Supplied passage
────
Currently, Lilly said, use of extended ECG monitoring after TAVI varies across centers. But based on these and prior studies, “it’s absolutely reasonable—and I would argue, appropriate—to do ambulatory monitoring on any patient that has a new conduction disturbance after TAVR, and our feeling is that should continue for at least 14 days and up to 30 days,” he said, noting that his center has been adhering to this approach for about two-and-a-half years.
One could argue that the same strategy should be applied to patients who have RBBB at the time of TAVI, regardless of whether it changes after the valve is implanted, an approach that would have as many as half of all patients being monitored after discharge, Lilly said. Devices for monitoring, however, “are not perfect,” he said, pointing to issues involving patient adherence, communication of ECG findings to the care team, reimbursement, and costs to patients.
If a monitor can provide information on conduction disturbances in real time to the care team, “then it allows you to dispatch EMS or to call the patient or to get to them before there are untoward consequences,” Lilly said, adding that findings provided days later are less actionable. “So not only does there need to be a standardization of practices [around extended ECG monitoring], but there needs to be standardization of features appropriate for monitoring these patients.”
Rodés-Cabau noted that it remains to be proven that performing ambulatory ECG monitoring in high-risk patients after TAVI protects against sudden death, although in general it’s believed that complete heart block is tied to a higher risk of more-serious events in the future. “Meaning that diagnosing these events, even if they are silent, probably protects you against more-severe events like syncope or sudden death in the end,” he said.
────
[Collected data entries]
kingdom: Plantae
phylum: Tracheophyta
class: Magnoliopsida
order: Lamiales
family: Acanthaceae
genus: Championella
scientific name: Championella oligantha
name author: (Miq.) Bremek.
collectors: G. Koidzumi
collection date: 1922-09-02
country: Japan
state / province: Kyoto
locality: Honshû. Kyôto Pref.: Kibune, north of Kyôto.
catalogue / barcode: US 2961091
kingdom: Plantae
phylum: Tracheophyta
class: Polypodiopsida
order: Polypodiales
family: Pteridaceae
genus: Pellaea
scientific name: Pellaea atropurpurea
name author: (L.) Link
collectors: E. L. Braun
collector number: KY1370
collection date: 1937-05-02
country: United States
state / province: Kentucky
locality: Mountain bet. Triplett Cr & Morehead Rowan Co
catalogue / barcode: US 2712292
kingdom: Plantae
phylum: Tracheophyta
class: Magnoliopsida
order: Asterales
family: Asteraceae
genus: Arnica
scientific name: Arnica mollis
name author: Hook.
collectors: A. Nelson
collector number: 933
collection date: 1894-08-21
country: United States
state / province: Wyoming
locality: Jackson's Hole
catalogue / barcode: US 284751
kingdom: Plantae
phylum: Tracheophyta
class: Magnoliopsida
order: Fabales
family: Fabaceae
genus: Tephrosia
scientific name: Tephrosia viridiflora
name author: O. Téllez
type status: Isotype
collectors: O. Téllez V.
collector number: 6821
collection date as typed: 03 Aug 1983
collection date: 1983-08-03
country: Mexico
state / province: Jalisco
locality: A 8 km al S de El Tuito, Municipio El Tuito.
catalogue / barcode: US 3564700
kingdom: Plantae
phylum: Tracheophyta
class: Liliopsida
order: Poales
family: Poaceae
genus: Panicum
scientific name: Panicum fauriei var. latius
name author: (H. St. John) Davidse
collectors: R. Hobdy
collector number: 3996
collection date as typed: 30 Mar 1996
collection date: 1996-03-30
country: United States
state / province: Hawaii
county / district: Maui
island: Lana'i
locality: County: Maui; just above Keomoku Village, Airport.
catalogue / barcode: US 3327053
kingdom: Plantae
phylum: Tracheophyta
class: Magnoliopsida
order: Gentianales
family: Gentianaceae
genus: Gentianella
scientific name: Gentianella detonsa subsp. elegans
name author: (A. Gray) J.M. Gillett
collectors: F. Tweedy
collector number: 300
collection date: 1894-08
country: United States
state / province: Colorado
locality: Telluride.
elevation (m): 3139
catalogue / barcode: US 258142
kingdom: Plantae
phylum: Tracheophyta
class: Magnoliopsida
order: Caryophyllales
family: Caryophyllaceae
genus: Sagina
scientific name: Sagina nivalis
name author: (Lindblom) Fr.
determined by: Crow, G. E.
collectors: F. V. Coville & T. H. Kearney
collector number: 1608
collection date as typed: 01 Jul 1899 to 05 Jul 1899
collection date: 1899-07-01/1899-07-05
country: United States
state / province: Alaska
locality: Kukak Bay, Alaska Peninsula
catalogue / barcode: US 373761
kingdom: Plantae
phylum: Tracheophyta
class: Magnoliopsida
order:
────
Actions to take
**a)** Answer these from the passage on ECG monitoring after TAVI:
(i) For how long does Lilly say ambulatory monitoring should continue in a patient with a new conduction disturbance after TAVR?
(ii) About how long has Lilly's center been following this approach?
(iii) According to Rodés-Cabau, what remains to be proven?
**b)** Give what comes next in the passage on ECG monitoring after TAVI, starting after its final sentence.

Solved tasks
**a)**
(i) At least 14 days and up to 30 days.
(ii) About two-and-a-half years.
(iii) That ambulatory ECG monitoring in high-risk patients after TAVI protects against sudden death.

**b)**
In an accompanying editorial, Mohamad Alkhouli, MD (Mayo Clinic, Rochester, MN), takes a broad view of the issue. “At the present time, selective short-term monitoring will likely continue to be the dominant strategy to address delayed high-degree AVB or complete heart block after TAVR,” he writes.
“However,” he continues, “futuristic innovations in smart devices, mini-sensors, and removable or dissolvable pacemakers are expected to move the field toward a ‘long-term monitoring for all, prophylactic pacemaker implantation for some’ strategy to address the growing concerns about delayed and very delayed conduction disturbances after the procedure.”
Muntané-Carol G, Okoh AK, Chen G, et al. Ambulatory electrocardiographic monitoring following minimalist transcatheter aortic valve replacement. J Am Coll Cardiol Intv. 2021;14:2711-2722.
Reiter C, Lambert T, Kellermair J, et al. Delayed total atrioventricular block after transcatheter aortic valve replacement assessed by implantable loop recorders. J Am Coll Cardiol Intv. 2021;14:2723-2732.
Alkhouli M. Delayed atrioventricular block after transcatheter aortic valve replacement: the new Achilles’ heel? J Am Coll Cardiol Intv. 2021;14:2733-2737.
- Muntané-Carol reports support by a grant from Fundación Alfonso Martin Escudero (Madrid, Spain).
- Rodés-Cabau holds the Research Chair “Fondation Famille Jacques Larivière” for the Development of Structural Heart Disease Interventions; and reports receiving institutional research grants from and serving as a consultant for Edwards Lifesciences, Medtronic, and Boston Scientific.
- Reiter reports no relevant conflicts of interest.